§ **Directive**: Copy the data from the line that contains "family: Testudinidae" through the line that contains "order: Dipsacales", both included, without changing a word.

§ **Stored records**:
-- BEGIN --
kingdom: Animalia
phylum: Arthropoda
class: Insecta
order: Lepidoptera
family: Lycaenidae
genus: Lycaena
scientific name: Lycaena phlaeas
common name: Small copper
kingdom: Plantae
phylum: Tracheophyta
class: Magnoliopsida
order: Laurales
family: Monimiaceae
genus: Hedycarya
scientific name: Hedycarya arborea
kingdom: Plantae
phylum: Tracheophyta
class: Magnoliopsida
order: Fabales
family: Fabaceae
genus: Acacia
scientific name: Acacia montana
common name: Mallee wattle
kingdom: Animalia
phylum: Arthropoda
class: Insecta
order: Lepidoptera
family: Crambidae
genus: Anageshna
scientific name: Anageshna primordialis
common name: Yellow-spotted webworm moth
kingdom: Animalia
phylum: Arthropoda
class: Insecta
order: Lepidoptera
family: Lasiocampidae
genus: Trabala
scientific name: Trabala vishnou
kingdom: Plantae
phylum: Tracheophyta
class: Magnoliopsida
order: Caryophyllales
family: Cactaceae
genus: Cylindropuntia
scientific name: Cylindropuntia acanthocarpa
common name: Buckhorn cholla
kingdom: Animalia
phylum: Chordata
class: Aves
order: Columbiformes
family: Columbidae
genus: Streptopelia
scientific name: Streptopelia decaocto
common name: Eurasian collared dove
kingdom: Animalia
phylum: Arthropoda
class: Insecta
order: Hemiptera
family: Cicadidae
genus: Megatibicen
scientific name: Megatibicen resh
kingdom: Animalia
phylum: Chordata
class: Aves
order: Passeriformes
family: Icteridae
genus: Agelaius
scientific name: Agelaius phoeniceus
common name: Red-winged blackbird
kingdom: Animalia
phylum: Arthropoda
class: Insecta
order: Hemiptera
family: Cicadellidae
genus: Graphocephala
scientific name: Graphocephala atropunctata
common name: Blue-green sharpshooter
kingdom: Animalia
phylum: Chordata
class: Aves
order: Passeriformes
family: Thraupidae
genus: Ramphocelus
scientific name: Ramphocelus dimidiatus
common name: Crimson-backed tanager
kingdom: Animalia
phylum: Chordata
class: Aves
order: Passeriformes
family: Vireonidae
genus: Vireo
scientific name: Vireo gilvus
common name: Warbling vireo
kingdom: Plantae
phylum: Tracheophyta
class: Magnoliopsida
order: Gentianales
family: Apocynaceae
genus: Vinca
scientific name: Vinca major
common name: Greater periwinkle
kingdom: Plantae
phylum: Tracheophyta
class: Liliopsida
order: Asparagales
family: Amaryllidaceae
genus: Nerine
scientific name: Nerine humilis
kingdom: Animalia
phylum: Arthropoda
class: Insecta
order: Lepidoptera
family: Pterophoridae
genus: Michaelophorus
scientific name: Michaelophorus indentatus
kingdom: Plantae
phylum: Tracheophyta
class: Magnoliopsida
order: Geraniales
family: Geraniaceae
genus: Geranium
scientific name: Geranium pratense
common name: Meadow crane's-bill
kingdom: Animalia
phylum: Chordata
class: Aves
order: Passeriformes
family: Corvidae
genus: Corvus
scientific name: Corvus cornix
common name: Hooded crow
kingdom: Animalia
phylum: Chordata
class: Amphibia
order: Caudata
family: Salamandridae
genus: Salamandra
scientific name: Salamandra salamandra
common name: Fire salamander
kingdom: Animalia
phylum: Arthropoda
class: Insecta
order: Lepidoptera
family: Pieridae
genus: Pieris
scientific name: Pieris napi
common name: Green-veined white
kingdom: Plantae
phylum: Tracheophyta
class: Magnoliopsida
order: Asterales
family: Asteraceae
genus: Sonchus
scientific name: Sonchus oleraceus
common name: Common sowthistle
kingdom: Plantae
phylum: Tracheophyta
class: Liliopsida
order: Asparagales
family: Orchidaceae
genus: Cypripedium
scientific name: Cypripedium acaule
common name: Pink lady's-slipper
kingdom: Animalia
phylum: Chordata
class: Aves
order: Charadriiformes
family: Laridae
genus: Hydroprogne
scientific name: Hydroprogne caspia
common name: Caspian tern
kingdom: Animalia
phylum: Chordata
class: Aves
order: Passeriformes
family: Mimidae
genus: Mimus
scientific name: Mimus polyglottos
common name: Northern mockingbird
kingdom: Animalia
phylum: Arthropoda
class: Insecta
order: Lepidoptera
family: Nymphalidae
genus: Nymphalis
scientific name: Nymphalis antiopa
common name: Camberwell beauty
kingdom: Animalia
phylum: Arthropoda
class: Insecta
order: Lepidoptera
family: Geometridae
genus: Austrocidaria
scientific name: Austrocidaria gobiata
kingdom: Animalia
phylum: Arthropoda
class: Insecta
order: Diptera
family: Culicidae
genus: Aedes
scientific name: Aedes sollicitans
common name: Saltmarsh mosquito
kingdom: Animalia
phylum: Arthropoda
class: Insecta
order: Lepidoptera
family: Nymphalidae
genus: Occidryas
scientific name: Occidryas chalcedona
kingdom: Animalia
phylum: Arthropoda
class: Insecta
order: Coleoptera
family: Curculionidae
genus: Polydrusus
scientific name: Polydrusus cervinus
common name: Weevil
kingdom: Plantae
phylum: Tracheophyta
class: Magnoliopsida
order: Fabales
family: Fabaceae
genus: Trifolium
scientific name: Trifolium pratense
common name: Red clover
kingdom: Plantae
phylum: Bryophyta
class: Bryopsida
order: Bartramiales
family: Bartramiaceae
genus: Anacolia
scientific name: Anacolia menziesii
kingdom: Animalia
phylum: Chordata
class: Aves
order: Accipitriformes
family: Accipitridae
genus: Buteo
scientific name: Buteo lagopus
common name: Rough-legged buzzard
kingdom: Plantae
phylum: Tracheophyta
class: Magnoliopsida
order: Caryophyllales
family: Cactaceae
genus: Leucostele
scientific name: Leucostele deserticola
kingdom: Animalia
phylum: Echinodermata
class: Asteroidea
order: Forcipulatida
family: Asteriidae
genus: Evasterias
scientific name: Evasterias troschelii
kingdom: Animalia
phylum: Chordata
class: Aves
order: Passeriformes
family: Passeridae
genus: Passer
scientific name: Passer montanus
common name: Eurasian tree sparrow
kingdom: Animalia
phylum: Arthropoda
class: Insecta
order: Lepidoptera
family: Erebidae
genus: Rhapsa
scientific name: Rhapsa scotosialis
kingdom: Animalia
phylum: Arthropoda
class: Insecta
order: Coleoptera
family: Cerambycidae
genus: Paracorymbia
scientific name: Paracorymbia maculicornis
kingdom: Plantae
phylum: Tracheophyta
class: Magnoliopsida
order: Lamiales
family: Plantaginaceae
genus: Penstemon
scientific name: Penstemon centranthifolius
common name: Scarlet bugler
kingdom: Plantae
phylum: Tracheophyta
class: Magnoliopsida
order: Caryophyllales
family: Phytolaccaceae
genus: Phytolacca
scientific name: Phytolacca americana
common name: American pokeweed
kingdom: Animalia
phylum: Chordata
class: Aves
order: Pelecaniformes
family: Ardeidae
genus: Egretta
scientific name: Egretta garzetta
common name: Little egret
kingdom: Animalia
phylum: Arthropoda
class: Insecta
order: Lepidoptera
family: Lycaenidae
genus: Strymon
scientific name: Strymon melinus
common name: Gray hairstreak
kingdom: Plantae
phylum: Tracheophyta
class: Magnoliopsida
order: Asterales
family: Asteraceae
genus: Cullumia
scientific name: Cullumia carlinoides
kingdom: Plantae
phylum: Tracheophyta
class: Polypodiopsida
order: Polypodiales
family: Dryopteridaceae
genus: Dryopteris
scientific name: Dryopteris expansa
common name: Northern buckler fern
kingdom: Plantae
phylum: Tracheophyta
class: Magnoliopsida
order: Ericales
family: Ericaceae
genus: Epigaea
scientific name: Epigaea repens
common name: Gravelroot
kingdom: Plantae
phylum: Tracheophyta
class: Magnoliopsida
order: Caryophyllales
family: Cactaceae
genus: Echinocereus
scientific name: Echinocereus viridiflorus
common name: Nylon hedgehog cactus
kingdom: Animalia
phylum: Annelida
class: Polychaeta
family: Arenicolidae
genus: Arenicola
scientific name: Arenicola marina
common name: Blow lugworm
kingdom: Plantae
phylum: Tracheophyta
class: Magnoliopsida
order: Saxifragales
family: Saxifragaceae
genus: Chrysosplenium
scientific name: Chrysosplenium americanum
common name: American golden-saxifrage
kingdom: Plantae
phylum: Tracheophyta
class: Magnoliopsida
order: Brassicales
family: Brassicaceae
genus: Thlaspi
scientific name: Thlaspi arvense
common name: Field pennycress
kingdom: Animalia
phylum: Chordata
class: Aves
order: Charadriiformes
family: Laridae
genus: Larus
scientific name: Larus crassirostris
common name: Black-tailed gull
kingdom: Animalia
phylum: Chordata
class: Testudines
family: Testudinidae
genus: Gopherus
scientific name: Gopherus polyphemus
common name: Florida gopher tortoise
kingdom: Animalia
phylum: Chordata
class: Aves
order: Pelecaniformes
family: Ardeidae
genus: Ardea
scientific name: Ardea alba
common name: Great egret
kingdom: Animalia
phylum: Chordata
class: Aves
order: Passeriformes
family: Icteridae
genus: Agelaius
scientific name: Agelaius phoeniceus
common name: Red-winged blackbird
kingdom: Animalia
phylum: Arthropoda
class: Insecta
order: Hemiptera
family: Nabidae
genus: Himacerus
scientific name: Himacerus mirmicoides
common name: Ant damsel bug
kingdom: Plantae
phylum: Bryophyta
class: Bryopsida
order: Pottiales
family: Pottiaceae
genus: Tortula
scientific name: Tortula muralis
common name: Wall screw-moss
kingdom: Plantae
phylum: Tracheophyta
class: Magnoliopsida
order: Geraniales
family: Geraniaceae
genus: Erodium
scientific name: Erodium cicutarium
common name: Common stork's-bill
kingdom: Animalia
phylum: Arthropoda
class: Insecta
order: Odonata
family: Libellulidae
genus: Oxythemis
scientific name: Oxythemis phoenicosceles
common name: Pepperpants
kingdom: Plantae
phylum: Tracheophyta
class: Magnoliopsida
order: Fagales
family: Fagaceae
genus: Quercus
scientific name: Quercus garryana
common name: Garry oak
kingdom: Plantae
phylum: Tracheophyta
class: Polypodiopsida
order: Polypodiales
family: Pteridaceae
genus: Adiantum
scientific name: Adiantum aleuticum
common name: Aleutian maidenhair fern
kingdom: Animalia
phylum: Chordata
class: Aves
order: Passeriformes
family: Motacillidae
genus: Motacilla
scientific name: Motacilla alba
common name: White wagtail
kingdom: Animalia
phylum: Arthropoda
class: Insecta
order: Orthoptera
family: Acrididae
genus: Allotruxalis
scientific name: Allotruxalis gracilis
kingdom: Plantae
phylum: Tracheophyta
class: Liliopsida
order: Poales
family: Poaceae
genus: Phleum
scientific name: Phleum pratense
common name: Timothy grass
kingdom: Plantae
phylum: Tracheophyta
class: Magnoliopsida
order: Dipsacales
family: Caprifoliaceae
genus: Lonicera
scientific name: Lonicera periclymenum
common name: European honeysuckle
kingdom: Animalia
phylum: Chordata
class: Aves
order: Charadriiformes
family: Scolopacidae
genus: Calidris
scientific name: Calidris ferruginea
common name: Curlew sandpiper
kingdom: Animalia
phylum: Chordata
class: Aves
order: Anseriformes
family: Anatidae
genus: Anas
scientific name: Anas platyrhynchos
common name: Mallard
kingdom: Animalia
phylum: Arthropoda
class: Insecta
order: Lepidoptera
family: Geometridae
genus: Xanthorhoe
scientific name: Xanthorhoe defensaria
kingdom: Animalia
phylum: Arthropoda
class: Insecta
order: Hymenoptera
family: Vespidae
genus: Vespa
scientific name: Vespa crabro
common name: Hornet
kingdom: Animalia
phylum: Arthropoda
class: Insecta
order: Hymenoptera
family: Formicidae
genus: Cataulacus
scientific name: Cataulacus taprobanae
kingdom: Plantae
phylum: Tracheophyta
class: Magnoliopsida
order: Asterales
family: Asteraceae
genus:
-- END --
§ **Correct output**:
family: Testudinidae
genus: Gopherus
scientific name: Gopherus polyphemus
common name: Florida gopher tortoise
kingdom: Animalia
phylum: Chordata
class: Aves
order: Pelecaniformes
family: Ardeidae
genus: Ardea
scientific name: Ardea alba
common name: Great egret
kingdom: Animalia
phylum: Chordata
class: Aves
order: Passeriformes
family: Icteridae
genus: Agelaius
scientific name: Agelaius phoeniceus
common name: Red-winged blackbird
kingdom: Animalia
phylum: Arthropoda
class: Insecta
order: Hemiptera
family: Nabidae
genus: Himacerus
scientific name: Himacerus mirmicoides
common name: Ant damsel bug
kingdom: Plantae
phylum: Bryophyta
class: Bryopsida
order: Pottiales
family: Pottiaceae
genus: Tortula
scientific name: Tortula muralis
common name: Wall screw-moss
kingdom: Plantae
phylum: Tracheophyta
class: Magnoliopsida
order: Geraniales
family: Geraniaceae
genus: Erodium
scientific name: Erodium cicutarium
common name: Common stork's-bill
kingdom: Animalia
phylum: Arthropoda
class: Insecta
order: Odonata
family: Libellulidae
genus: Oxythemis
scientific name: Oxythemis phoenicosceles
common name: Pepperpants
kingdom: Plantae
phylum: Tracheophyta
class: Magnoliopsida
order: Fagales
family: Fagaceae
genus: Quercus
scientific name: Quercus garryana
common name: Garry oak
kingdom: Plantae
phylum: Tracheophyta
class: Polypodiopsida
order: Polypodiales
family: Pteridaceae
genus: Adiantum
scientific name: Adiantum aleuticum
common name: Aleutian maidenhair fern
kingdom: Animalia
phylum: Chordata
class: Aves
order: Passeriformes
family: Motacillidae
genus: Motacilla
scientific name: Motacilla alba
common name: White wagtail
kingdom: Animalia
phylum: Arthropoda
class: Insecta
order: Orthoptera
family: Acrididae
genus: Allotruxalis
scientific name: Allotruxalis gracilis
kingdom: Plantae
phylum: Tracheophyta
class: Liliopsida
order: Poales
family: Poaceae
genus: Phleum
scientific name: Phleum pratense
common name: Timothy grass
kingdom: Plantae
phylum: Tracheophyta
class: Magnoliopsida
order: Dipsacales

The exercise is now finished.